— BEGIN Excerpted passage —

- Filename extension: .sdep or .xml
- Internet media type: text/xml
- Uniform Type Identifier (UTI): public.xml
- Developed by: Elgin
- Initial release: 7 April 2006
- Latest release: 5 May 2010; 15 years ago
- Type of format: Markup language, data exchange, Geographic Information System
- Extended from: SGML, XML, SOAP, GML, NLPG
- Standard: http://interim.cabinetoffice.gov.uk
- Open format?: yes
- Website: http://www.elgin.org.uk or

= SDEP =

Web service specification

The SDEP (Street events Data Exchange Protocol) comprises an XML data schema and web service WSDL for exchanging information about streetworks, roadworks, and street events between systems.

— END Excerpted passage —
— BEGIN Data excerpts —

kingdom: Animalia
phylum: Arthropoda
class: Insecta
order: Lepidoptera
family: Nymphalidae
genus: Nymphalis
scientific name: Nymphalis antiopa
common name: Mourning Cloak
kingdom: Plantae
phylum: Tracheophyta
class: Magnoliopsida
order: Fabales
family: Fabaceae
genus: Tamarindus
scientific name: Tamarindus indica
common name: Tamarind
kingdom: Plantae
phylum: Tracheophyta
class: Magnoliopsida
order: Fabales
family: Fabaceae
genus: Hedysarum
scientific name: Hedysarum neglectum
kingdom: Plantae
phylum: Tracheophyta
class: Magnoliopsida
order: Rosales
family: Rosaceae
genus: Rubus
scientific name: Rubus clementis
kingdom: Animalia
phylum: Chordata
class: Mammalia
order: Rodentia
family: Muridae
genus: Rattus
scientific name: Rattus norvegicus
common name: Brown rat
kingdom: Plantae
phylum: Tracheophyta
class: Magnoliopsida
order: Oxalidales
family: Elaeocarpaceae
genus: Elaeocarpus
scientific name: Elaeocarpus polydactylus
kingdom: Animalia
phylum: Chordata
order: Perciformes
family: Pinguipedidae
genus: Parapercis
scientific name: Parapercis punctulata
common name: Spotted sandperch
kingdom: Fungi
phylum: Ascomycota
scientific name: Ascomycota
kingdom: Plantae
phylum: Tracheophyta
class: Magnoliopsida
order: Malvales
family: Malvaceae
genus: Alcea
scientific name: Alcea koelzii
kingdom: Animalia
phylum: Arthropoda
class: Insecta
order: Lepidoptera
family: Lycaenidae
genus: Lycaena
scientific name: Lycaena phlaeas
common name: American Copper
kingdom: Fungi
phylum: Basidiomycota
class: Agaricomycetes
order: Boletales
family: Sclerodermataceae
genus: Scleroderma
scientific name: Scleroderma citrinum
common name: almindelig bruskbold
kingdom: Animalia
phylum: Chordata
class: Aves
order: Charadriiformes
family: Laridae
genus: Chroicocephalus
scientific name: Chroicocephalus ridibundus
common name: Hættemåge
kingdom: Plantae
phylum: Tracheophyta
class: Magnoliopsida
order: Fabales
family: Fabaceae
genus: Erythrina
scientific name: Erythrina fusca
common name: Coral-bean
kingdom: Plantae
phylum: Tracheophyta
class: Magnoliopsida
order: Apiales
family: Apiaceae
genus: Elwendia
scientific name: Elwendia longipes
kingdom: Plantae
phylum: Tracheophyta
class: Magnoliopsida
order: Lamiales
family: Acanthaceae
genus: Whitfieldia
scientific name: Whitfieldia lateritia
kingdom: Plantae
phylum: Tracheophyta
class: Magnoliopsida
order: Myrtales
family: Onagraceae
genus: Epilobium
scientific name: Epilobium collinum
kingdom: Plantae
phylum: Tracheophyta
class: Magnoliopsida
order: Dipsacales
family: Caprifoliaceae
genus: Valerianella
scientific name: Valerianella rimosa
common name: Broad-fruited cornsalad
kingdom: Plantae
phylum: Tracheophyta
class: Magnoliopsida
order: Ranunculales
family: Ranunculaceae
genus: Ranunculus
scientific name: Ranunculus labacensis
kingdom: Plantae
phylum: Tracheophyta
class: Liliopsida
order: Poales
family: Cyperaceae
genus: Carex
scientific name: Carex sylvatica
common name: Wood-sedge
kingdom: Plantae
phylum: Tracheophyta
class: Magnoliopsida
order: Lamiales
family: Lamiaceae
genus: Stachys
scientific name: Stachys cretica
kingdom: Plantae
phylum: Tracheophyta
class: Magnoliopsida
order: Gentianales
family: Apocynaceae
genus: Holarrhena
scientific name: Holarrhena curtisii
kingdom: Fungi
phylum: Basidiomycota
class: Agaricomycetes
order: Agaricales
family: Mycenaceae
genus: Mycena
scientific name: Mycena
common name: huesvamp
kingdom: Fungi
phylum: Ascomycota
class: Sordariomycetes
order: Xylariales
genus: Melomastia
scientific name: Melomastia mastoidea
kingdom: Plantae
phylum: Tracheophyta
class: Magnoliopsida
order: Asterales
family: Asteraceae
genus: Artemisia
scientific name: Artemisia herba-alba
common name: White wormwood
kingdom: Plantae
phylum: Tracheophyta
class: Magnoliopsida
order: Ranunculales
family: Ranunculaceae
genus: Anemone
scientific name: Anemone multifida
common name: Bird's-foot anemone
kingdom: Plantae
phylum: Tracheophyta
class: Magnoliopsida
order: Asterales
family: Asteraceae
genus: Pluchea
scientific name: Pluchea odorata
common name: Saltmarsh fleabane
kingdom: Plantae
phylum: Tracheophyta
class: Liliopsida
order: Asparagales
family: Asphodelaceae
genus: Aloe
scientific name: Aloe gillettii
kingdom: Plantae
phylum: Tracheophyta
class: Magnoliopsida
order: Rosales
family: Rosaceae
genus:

— END Data excerpts —

**Exercise set**
a - Retype the SDEP text word for word from "The SDEP (Street" to "events between systems.".
b - Pick up the SDEP text after its final sentence and write what comes next.

**Task-by-task answers**
a -
The SDEP (Street events Data Exchange Protocol) comprises an XML data schema and web service WSDL for exchanging information about streetworks, roadworks, and street events between systems.

b -
Elgin was funded by the UK NeSDS Government e-Standards Programme to conduct a consultation and convene meetings to define the requirements of a common data exchange protocol for streetworks registers and other systems handling street events' data. SDEP was developed to allow the open exchange of such data between back office systems used by local authorities to manage their highway networks, in order to enable e-Government and streetworks co-ordination.

The SDEP consultation group comprised ELGIN (chair), Mayrise Ltd., Symology Ltd., Pitney Bowes Inc., Exor Corporation (Bentley Systems), Office of the Deputy Prime Minister and Transport for London, with the National Traffic Control Centre in an observing capacity.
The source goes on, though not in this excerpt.